He Z.-L.,ChongqingMedical University |
Jiang K.-A.,ChongqingMedical University |
Song F.-Z.,ChongqingMedical University |
Ma Y.-P.,ChongqingMedical University
Chinese Journal of Biologicals | Year: 2012
Objective: To express and purify the FasA subunit of fimbrial protein of enterotoxigenic Escherichia coli (ETEC) and determine its immunogenicity. Methods: The fasA gene without signal peptide at 5′-terminus was cloned into the prokaryotic expression vector pQE-30, and the constructed recombinant plasmid pQE-30-fasA was transformed to E. coli M15 and induced with 0.5 mmol/L IPTG. The expressed fusion protein 6 x His-FasA was purified by protein purification kit with Ni-Agarose His tag and refolded.

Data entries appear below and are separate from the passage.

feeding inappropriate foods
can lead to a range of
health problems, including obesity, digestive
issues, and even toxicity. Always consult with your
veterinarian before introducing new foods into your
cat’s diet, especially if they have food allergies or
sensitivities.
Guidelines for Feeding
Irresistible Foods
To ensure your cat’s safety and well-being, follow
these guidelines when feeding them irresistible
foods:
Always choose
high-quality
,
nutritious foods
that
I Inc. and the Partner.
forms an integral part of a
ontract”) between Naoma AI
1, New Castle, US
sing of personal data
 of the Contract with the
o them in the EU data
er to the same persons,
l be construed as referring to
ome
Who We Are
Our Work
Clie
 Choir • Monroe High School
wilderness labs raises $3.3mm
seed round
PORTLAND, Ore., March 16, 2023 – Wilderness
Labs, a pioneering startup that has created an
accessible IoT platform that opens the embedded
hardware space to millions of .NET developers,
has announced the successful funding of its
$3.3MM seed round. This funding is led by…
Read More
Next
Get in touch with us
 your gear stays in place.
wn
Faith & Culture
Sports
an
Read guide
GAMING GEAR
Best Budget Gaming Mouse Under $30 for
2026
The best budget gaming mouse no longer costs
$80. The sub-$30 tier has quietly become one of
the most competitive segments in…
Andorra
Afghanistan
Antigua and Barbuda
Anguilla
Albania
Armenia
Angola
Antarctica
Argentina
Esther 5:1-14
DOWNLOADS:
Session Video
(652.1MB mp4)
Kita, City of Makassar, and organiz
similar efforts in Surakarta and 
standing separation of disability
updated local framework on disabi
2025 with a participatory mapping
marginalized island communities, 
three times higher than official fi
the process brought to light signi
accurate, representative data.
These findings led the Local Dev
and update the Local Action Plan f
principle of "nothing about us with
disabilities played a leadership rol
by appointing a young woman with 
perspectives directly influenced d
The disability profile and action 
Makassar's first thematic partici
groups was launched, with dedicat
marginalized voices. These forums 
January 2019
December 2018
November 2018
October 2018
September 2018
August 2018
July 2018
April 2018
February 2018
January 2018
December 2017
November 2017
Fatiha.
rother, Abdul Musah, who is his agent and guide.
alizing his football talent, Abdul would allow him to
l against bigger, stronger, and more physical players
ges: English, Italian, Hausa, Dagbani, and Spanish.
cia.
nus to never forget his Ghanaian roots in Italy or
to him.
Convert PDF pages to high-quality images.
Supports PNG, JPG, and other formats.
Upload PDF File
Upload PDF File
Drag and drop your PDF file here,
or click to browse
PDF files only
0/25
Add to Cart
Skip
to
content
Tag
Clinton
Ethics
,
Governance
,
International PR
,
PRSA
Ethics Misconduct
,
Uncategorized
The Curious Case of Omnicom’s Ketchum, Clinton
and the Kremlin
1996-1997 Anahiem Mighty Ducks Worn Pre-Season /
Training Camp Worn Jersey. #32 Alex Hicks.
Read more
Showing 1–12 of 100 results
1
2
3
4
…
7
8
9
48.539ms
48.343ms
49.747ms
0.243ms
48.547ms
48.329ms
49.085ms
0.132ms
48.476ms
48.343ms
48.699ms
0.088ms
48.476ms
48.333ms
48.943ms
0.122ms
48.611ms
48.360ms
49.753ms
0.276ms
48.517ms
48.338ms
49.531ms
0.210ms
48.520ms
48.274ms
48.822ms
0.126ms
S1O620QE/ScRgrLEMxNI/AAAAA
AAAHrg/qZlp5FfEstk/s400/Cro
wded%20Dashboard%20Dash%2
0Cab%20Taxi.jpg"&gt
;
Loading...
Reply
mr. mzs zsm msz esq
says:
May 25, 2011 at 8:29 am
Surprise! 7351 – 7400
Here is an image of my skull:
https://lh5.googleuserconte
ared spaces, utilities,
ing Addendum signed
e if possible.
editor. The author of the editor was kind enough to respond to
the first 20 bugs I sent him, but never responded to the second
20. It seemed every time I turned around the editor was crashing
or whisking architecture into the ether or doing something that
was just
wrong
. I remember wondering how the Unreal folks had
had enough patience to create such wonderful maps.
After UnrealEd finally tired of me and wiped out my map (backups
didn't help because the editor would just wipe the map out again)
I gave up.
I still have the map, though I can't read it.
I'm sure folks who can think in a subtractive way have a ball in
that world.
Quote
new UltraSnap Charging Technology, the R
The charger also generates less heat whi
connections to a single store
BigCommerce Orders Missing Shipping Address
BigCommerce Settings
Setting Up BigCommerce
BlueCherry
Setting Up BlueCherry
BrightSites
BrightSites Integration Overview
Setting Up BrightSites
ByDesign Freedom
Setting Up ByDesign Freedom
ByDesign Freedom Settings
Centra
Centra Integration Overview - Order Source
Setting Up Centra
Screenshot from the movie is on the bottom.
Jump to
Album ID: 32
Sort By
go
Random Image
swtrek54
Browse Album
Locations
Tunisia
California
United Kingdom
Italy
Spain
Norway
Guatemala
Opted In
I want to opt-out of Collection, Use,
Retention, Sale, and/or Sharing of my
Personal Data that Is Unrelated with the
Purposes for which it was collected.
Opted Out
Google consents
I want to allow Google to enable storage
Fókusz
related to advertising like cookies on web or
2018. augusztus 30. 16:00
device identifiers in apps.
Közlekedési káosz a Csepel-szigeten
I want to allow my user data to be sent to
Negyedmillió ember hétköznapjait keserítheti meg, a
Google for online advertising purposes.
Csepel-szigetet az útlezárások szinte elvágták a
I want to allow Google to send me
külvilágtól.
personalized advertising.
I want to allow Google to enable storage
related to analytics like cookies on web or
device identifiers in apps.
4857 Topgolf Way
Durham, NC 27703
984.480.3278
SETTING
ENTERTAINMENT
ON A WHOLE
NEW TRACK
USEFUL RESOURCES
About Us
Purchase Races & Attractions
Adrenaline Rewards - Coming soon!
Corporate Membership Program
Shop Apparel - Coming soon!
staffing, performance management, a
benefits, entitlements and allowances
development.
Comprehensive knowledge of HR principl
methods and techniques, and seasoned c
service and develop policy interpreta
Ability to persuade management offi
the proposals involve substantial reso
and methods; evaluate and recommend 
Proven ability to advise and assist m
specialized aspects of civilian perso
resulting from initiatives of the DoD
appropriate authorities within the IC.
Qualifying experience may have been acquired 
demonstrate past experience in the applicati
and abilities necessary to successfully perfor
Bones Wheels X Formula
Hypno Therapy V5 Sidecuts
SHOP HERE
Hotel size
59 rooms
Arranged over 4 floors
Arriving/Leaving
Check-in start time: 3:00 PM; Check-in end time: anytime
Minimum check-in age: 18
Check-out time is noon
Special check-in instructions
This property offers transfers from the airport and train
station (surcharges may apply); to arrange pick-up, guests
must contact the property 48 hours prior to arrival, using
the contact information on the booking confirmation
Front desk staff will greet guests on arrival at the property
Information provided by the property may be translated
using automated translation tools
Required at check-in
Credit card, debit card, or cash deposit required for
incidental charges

BALB/c mice were immunized with the fusion protein by subcutaneous injection at several sites, at a dosage of 100 μg, for 3 times each at an interval of 2 weeks, of which the sera were collected 10 d after the last immunization and determined for titer by ELISA. Results: PCR, restriction analysis and sequencing proved that recombinant plasmid pQE-30-fas4 was constructed correctly. The expressed fusion protein 6 x His-FasA, with a relative molecular mass of about 18 500, mainly existed in a form of inclusion body, contained 30% of total somatic protein, reached a purity of 95% and a concentration of 0.6 mg/ml, and induced a serum antibody titer of 1 : 125 000 in mice. Conclusion: Fusion protein 6 x FasA was successfully expressed in E. coli M15 and showed good immunogenicity after purification, which laid a foundation of further preparation of Bifidobacterium-based novel oral ETEC sub-unit vaccine.